Bütün bu laikçi babalanmalar,
Ankara'daki egemenliğini kaybetmiş bulunan Atlantik'in Öte Yanı'ndan destekli Statüko hesabına yapılan meydan okumalardır.
Eski Statüko kurumları,
laiklik kisvesi altında “güç gösterisi” yapıyorlar; ancak bu hareket çekmeler hiç kimseyi yanıltmasın…
Yargıtay,
Danıştay veya ÜAK'ın rektörlerini sahneye sürenler yani “perdenin arkasında son numaralarını sahneye koyan” Kaybedenler Takımı'nın “Türkiye'nin Yeni Gidişatı”nı tersine çevirme şansları kalmadı…
O “iyi saatte olsunlar” cenahı, gizli
iktidar gücünü kaybetmiş olduklarından dolayı çok arzu etseler de eskisi gibi
darbe yapamıyorlar!
“Ankara'daki
Washington” Yapılanması, bir nevi “Gizli Baronlar Konseyi” yok artık…
* * *
“Y-Muhtıra, D-Muhtıra, R-Muhtıra” vesaire bütün bu “güç gösterileri”nin hepsi aslında Statüko Kalıntıları'nın tükenmiş, yenilmiş, bitmiş olduklarının, fevkalade sıkıntı yaşadıklarının göstergesidir.
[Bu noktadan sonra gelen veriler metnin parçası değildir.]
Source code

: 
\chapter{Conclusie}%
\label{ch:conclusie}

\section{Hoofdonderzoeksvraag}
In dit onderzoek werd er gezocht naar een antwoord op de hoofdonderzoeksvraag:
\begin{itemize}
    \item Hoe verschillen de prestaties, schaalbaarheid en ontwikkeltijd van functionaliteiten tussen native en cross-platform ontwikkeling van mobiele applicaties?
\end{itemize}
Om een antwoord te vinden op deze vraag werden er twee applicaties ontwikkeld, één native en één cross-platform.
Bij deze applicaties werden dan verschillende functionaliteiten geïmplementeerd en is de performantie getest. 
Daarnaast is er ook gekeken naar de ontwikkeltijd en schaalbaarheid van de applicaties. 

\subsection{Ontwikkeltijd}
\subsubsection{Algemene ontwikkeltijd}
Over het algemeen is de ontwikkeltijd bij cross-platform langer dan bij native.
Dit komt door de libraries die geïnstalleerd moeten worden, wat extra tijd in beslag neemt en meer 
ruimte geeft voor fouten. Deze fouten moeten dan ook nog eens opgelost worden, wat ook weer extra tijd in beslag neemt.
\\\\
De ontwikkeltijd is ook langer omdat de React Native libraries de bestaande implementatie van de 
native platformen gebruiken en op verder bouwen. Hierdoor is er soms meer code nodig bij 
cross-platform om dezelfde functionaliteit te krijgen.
Geçen yıl “367 Hurafesi” ve 27
Nisan “Sanal” Muhtırası ile Abdullah Gül'ün Çankaya'ya çıkmasını engelleyemediler…
Devlet'in Millet'le barışma yoluna girmesi, “Eski Statüko'nun Bütün Adamları”nı çılgına çevirdi:
Mücadeleleri Bu Millet'e karşıdır…
Ülkeyi Millet'in yönetmesini hazmedemiyorlar.
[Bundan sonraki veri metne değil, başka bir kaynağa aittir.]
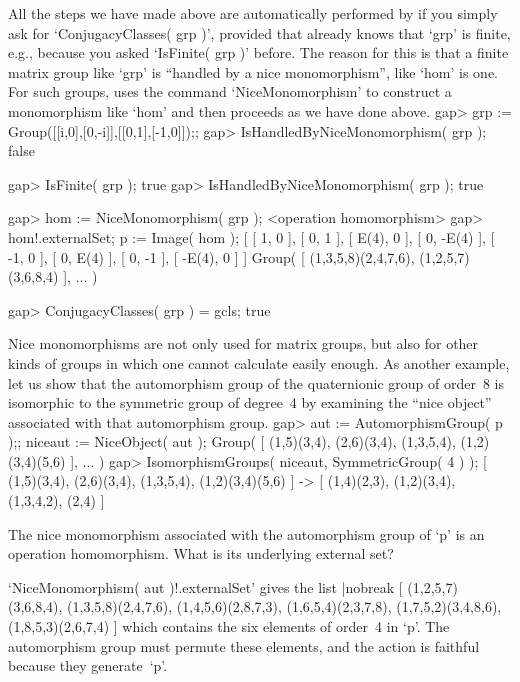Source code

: All the steps we have made above are automatically performed by {\GAP} if
you  simply   ask for `ConjugacyClasses(  grp  )',   provided that {\GAP}
already knows that  `grp' is finite,  e.g., because you asked  `IsFinite(
grp )'  before. The reason  for this is that a   finite matrix group like
`grp' is ``handled by a nice monomorphism'',  like `hom' is one. For such
groups,  {\GAP} uses  the command   `NiceMonomorphism'   to construct   a
monomorphism like `hom' and then proceeds as we have done above.
\beginexample
    gap> grp := Group([[i,0],[0,-i]],[[0,1],[-1,0]]);;
    gap> IsHandledByNiceMonomorphism( grp );
    false

    gap> IsFinite( grp );
    true
    gap> IsHandledByNiceMonomorphism( grp );
    true

    gap> hom := NiceMonomorphism( grp );
    <operation homomorphism>
    gap> hom!.externalSet; p := Image( hom );
    [ [ 1, 0 ], [ 0, 1 ], [ E(4), 0 ], [ 0, -E(4) ], [ -1, 0 ],
      [ 0, E(4) ], [ 0, -1 ], [ -E(4), 0 ] ]
    Group( [ (1,3,5,8)(2,4,7,6), (1,2,5,7)(3,6,8,4) ], ... )

    gap> ConjugacyClasses( grp ) = gcls;
    true
\endexample

Nice monomorphisms are   not only used  for matrix  groups, but  also for
other kinds of  groups  in which  one cannot calculate  easily enough. As
another   example, let  us    show that the   automorphism  group  of the
quaternionic  group of  order~8 is isomorphic  to  the symmetric group of
degree~4   by   examining  the ``nice   object''    associated with  that
automorphism group.
\beginexample
    gap> aut := AutomorphismGroup( p );; niceaut := NiceObject( aut );
    Group( [ (1,5)(3,4), (2,6)(3,4), (1,3,5,4), (1,2)(3,4)(5,6) ], ... )
    gap> IsomorphismGroups( niceaut, SymmetricGroup( 4 ) );
    [ (1,5)(3,4), (2,6)(3,4), (1,3,5,4), (1,2)(3,4)(5,6) ] -> 
    [ (1,4)(2,3), (1,2)(3,4), (1,3,4,2), (2,4) ]
\endexample

\exercise The nice monomorphism associated with the automorphism group of
`p' is an operation homomorphism. What is its underlying external set?

\answer `NiceMonomorphism( aut )!.externalSet' gives the list
\begintt|nobreak
    [ (1,2,5,7)(3,6,8,4), (1,3,5,8)(2,4,7,6), (1,4,5,6)(2,8,7,3), 
      (1,6,5,4)(2,3,7,8), (1,7,5,2)(3,4,8,6), (1,8,5,3)(2,6,7,4) ]
\endtt
which contains the six elements of order~4 in `p'. The automorphism group
must permute  these elements,  and the  action  is faithful because  they
generate~`p'.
Yargıtay Başkanlar Kurulu, “AKP hükümeti, bağımsız olmamızı hazmedemiyor” diye açıklama yaptı, ya…
Asıl ve de yaman soru şudur:
“Statüko”nun hesabına çalışanlar nasıl bağımsız olabilirler ki?
* * *
Hükümete her fırsatta meydan okuyan,
Anayasa Mahkemesi'nin kararlarını etkilemeye çalışan Eski Statüko yapıları Yargıtay, Danıştay, ÜAK vs. şimdiye kadar neden hiç Darbeci
Ergenekon çetesine karşı tek kelime dahi etmedi?
Danıştay-Ergenekon bağlantısı yüzde yüz netleşmişken, onlarca kesin kanıta rağmen; Ankara 11. Ağır
Ceza Mahkemesi neden böyle bir bağlantının olmadığına hükmetti?
Sarıkız ve
Ayışığı darbe yapılanmaları deşifre edildiği
Halde, Yargı neden sessiz kalmayı sürdürüyor, dersiniz?
Yargıtay,
Şemdinli Olayı'nda kimin yanındaydı?
Bu soruların bildik cevapları fevkalade manidardır!
Yargıtay'ın, Danıştay'ın, ÜAK'ın dertlerinin laiklik olmadığı açıktır; rejim
tehlikesi paravanı altında Türkiye'yi germeye devam ediyorlar…
Ancak, ne yaparlarsa yapsınlar hiçbir şansları yok!
* * *
Sabih Kanadoğlu, Şener
Eruygur,
Vural Savaş,
Mümtaz Soysal yani “Mahşerin Dört Atlısı” AKP'ye karşı başlatılan yargı sürecinin bir nevi fitilini ateşleyen konuşmalar yapmışlardı…
18 Şubat'taki o panelde eski
tüfek cuntacı Mümtaz Soysal “Yargı üzerinden taarruza geçilmelidir” diyerek şöyle konuşmuştu:
“Büyük bir tehlike ile karşı karşıyayız, seferberlik başlatılmalıdır. Bunlarla vuruşacağız ve kazanacağız!”
Bakınız, “savaş jargonu” kullanan Soysal'ın “rejim tehlikesi” dediği hadise, gerçekte “Washington'ın Ankara'yı kaybetmiş olması”dır!
Dostu Eruygur Paşa, 2003-04 sezonunda Sarıkız ve Ayışığı kod adlı darbe girişimleri ile gidişatı geri çevirememişti…
“Darbeci” Soysal istediği kadar “Kazanacağız” desin:
“Statüko'nun Kalıntıları” kaybetmeye mahkum!